Henry Dimbleby: In service, I think there's been a cultural shift. In the first five years after launching, I would say 80% of our workforce were made up of migrants and about 20% British. We're probably at 60/40 now. Service now seems an exciting, attractive sector where people can go on, get ahead and join as a career. I do believe we have some great immigrants who really help and I do believe that grafting is very important. But I don't see the issue about English people.

Kate Cawley:  I find it very frustrating that each government isn't joined up in my sector, the environmental sector. It hasn't invested in the renewable side. When we started with Waitrose seven years ago, there was talk about having anaerobic digestion plants in every major city, and it still hasn't happened. Lots of clients want to make sure that any waste they're producing goes on for positive reuse, but the facilities and the infrastructure is woeful. We're miles behind Germany and the rest of Europe.

Matthew Gwyther: Henry, how's your relationship with the bank?

Henry Dimbleby: It's much better. We were not a struggling business and therefore we were completely ignored by it. The bank had massive problems to solve and we weren't one of them. It was good until we wanted to expand. But now we've just gone through refinancing and raising some debt for growth and it's been very competitive. We had four banks running at us, which would never have happened a few years ago. Also, we've become much more risk aware.

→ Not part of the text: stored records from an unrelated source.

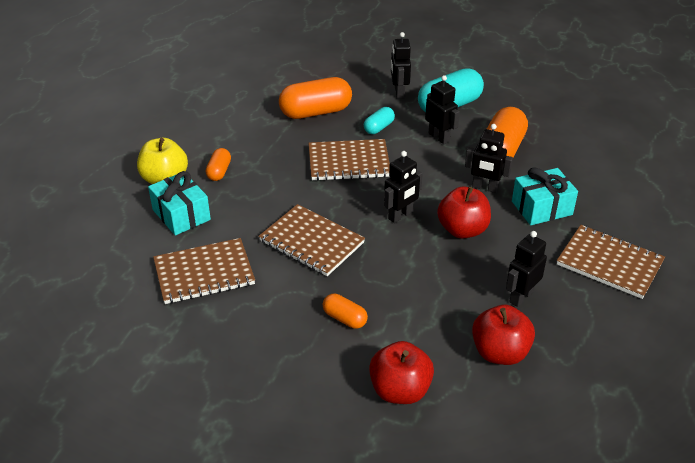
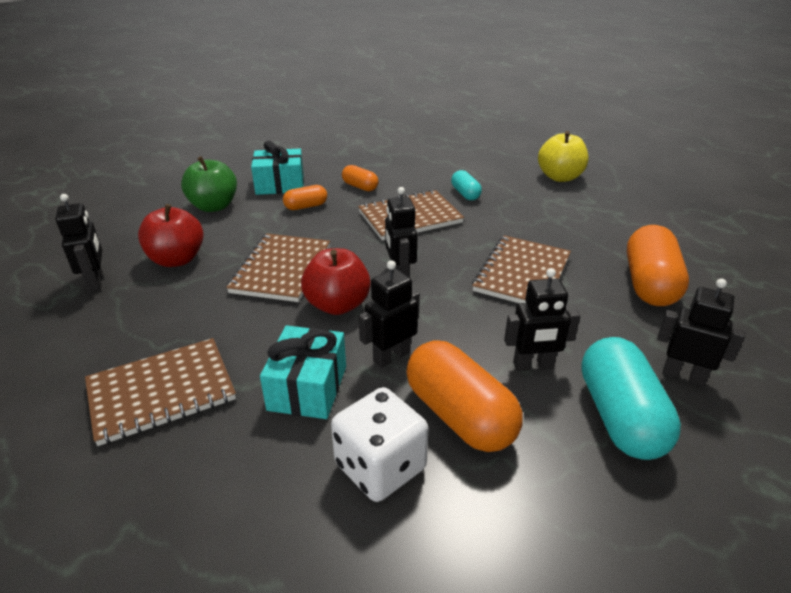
camera: 120 degrees right, 5 degrees down
(181, 215) = (501, 174): turquoise gift -> turquoise gift (280, 185)
(204, 273) = (419, 169): brown notebook -> brown notebook (281, 269)
(219, 172) = (555, 201): orange capsule -> orange capsule (360, 187)
(379, 128) = (587, 320): turquoise capsule -> turquoise capsule (465, 194)
(400, 390) = (214, 206): red apple -> green apple
(521, 297) = (210, 299): black robot -> black robot (96, 282)
(558, 163) = (380, 467): none -> white dice

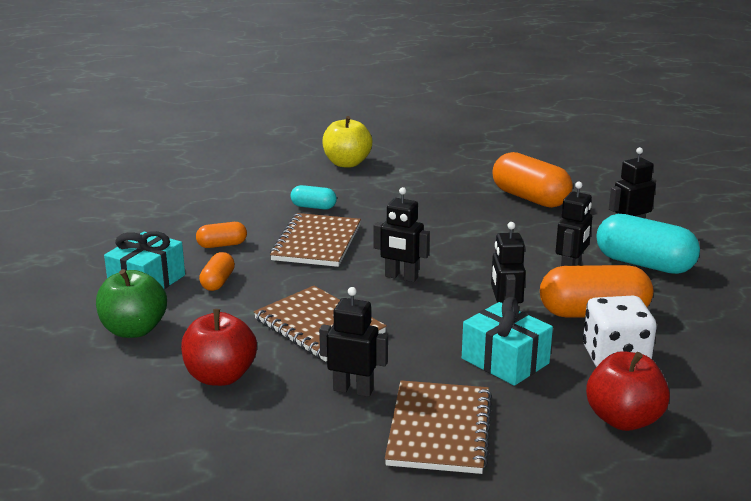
camera: 55 degrees left, 10 degrees down
(96, 282) = (199, 434): black robot -> black robot (353, 390)
(337, 305) = (410, 317): red apple -> red apple (623, 419)
(522, 274) = (463, 232): brown notebook -> none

We had a list of suppliers that we thought were in danger of going bust and we talked to them monthly to see how things were going, because we had one supplier that went under overnight. It said it couldn't deliver an ingredient that accounted for 30% of our business. We found someone else quite quickly. But now we talk to our suppliers more frequently.

David Bain: It's interesting in India. There's quite a lot of evidence to say that the family business sector is getting stronger as opposed to getting weaker.

Ajay Bhalla: I've done lots of work over the past five years on the employee-ownership sector. They are very like family businesses and are very resilient organisations. They tend to not get rid of people when times are tough because their sense of loyalty and responsibility is much higher. In a typical company, promises are linked to your individual performance rather than the company performance. The idea that employee ownership can fundamentally make a difference over a long period of time is just not celebrated and attended to within this country. And within family businesses too, research has shown that they tend to perform better in dark times on all accounts.